インフィニオン・テクノロジーズは、300mmウエハーによるIGBT(絶縁ゲート型バイポーラトランジスタ)の量産を2014年中に開始する明らかにした。量産当初は最大1200V耐圧の家電向け製品を展開し、早ければ産業向け製品も2015年から量産する予定だ。

» 2014年09月25日 10時13分 公開
[竹本達哉EE Times Japan]

 インフィニオン・テクノロジーズは、300mmウエハーによるIGBT(絶縁ゲート型バイポーラトランジスタ)の量産を2014年中に開始すると、2014年9月24日にドイツ・ミュンヘンで行ったEE Times Japanなどとのインタビューの中で明らかにした。まず、耐圧1200VまでのIHクッキングヒーターや電子レンジ、太陽光発電インバータ向けのディスクリートIGBT(第3世代RC-D IGBT)の量産を行う予定だ。


順調に立ち上がる300mmでのパワー半導体生産

パワー半導体を加工した300mmウエハー。薄く加工しているため、容易にたわむ。そのため、取り扱いが難しく製造が困難な要因の1つとなっている (クリックで拡大)

 IGBTなどパワー半導体の製造は、ウエハーを薄化する工程が不可欠で、メモリやロジック半導体に比べ、大口径ウエハーでの製造が難しいとされ、現状、150〜200mmウエハーでの製造が主流だ。

 その中で、インフィニオンは2011年から300mmウエハーを用いたパワー半導体の試作生産を開始し、2013年からは、ドイツ・ドレスデンの300mmウエハーラインを用いてスーパージャンクション構造を用いたパワーMOSFET(CoolMOS)などの本格的な量産をスタート。同社では、「パワー半導体の300mmウエハーでの量産はドレスデン工場が世界初」(同社)としている(関連記事:Infineonが、300mmウエハーを用いたパワー半導体チップの生産を開始)。

 2014年中に量産すると明かしたIGBTはパワーMOSFETよりも構造が複雑で、製造が難しいとされる。

産業向けIGBTも順調なら2015年中に製造へ

高耐圧半導体事業を統括するHelmut Gassel氏

 300mmウエハーによるIGBTの生産は当初、主に白モノ家電向け製品に限られるが、高耐圧パワー半導体事業を統括する同社President Industrial Power Control DivisionのHelmut Gassel氏は、「家電用途は、設計から量産までの期間が短いこともあり、産業用途向けに先行して量産することになった。産業用途向けについても、家電向け製品の投入後の評価などが順調であれば、2015年中にも生産を始める」とする。

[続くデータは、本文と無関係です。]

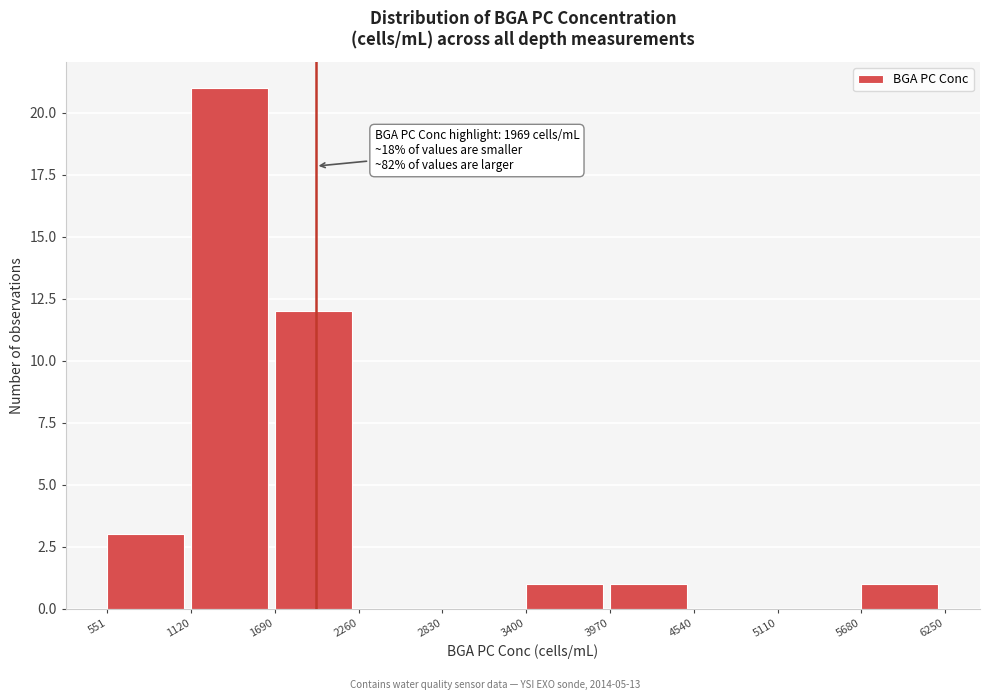

Which range on the x-axis has the tallest bar?

1120 to 1690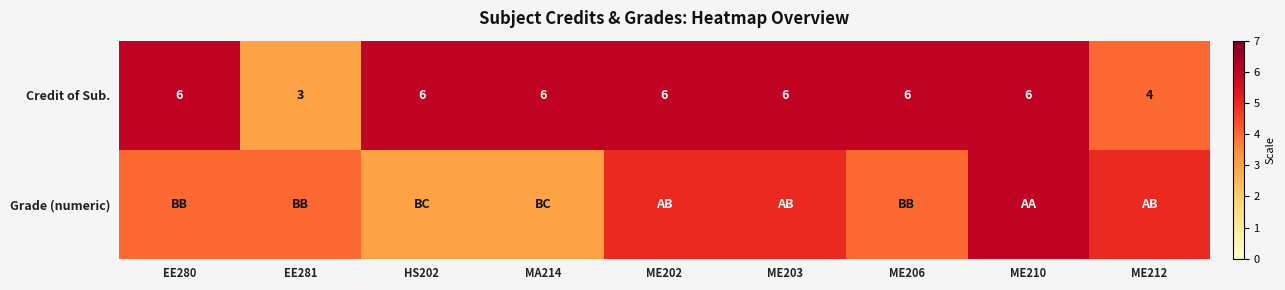

What is the approximate value of Credit of Sub. at MA214?

6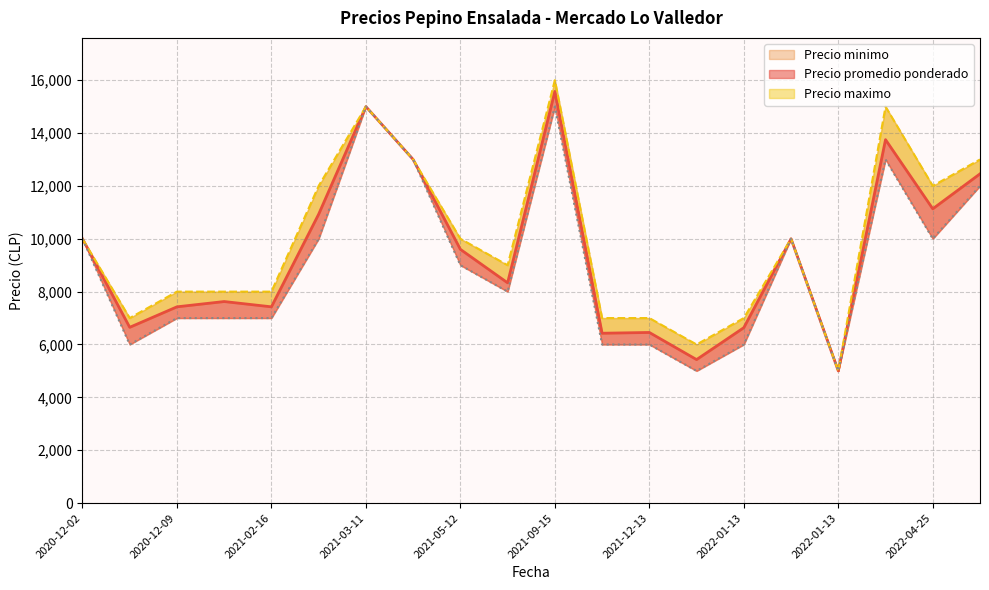

Which series has the largest range (max minus min)?

Precio maximo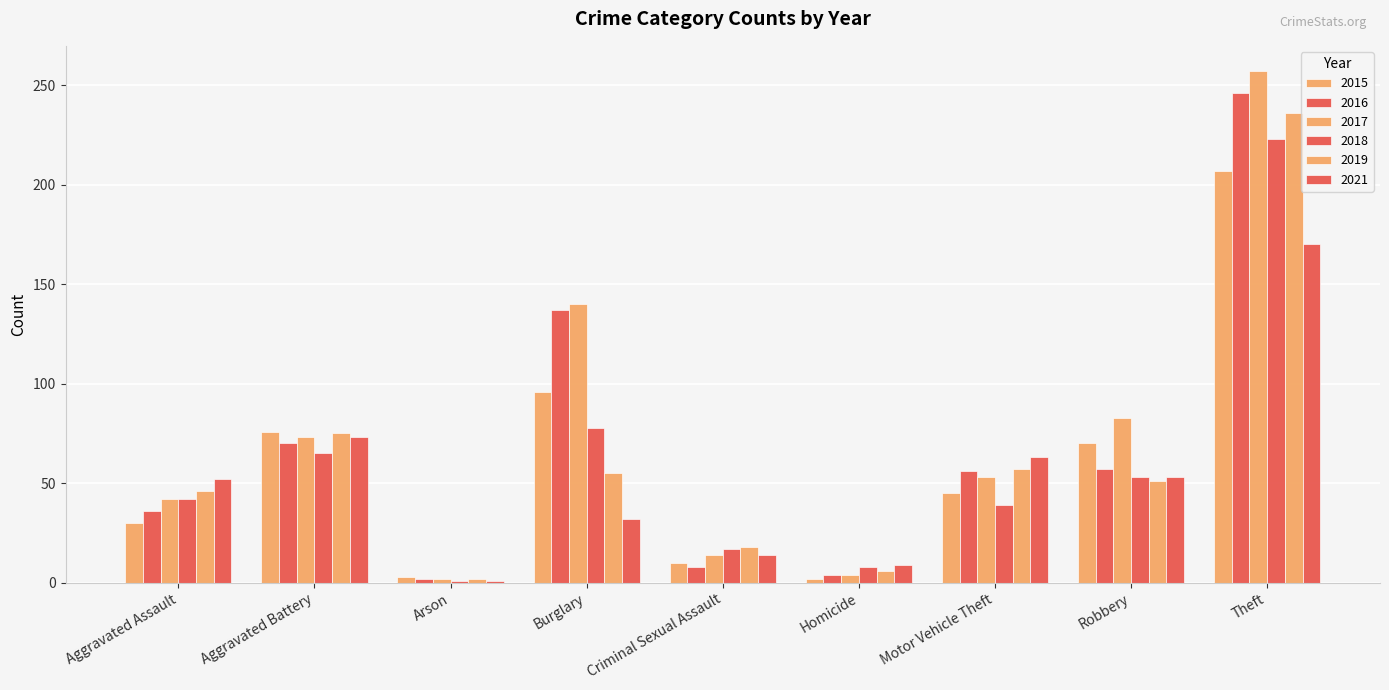

How many data points in 2017 are less than 53?

4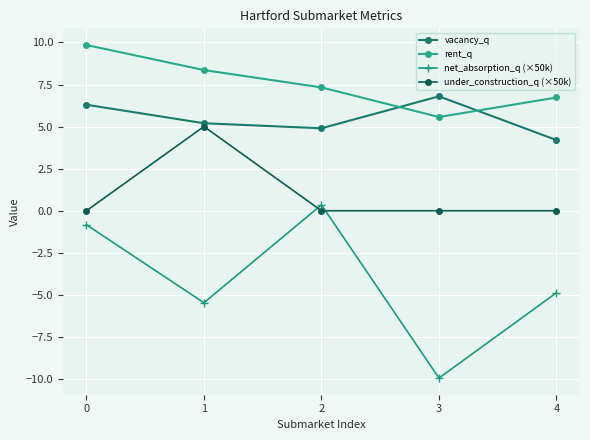

Is this an area chart (filled region under the line)?

No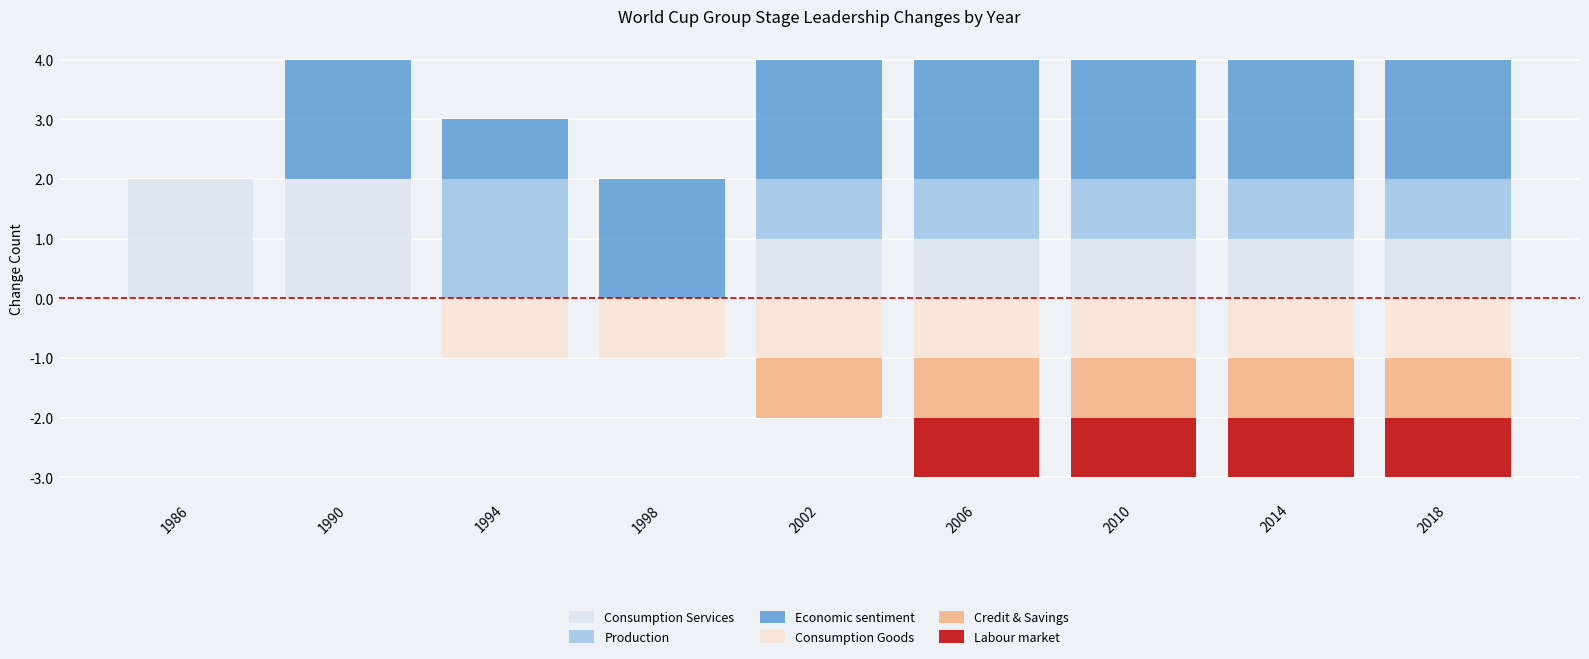

Reading left to right, list all the values displayed in this chart.

Consumption Services: 1986=2	1990=2	1994=0	1998=0	2002=1	2006=1	2010=1	2014=1	2018=1
Production: 1986=0	1990=0	1994=2	1998=0	2002=1	2006=1	2010=1	2014=1	2018=1
Economic sentiment: 1986=0	1990=2	1994=1	1998=2	2002=2	2006=2	2010=2	2014=2	2018=2
Consumption Goods: 1986=0	1990=0	1994=-1	1998=-1	2002=-1	2006=-1	2010=-1	2014=-1	2018=-1
Credit & Savings: 1986=0	1990=0	1994=0	1998=0	2002=-1	2006=-1	2010=-1	2014=-1	2018=-1
Labour market: 1986=0	1990=0	1994=0	1998=0	2002=0	2006=-1	2010=-1	2014=-1	2018=-1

数年内に1チップ当たり20〜30%の製造コスト低減を実現へ

 300mmウエハー製造による生産効率の向上について同氏は、「生産ライン立ち上げ当初は、ウエハー面積の増加分と同じだけの効率アップは難しいが、徐々に効率はアップしてきている。数年内に、(200mmウエハー生産に比べて)1チップ当たり20〜30%程度の製造コスト低減を実現できるだろう」との見通しを示した。

 なお、自動車向けパワー半導体の300mmウエハー製造時期については、「数年内に始まるだろう」(President Automotive Division Jochen Hanebeck氏)とした。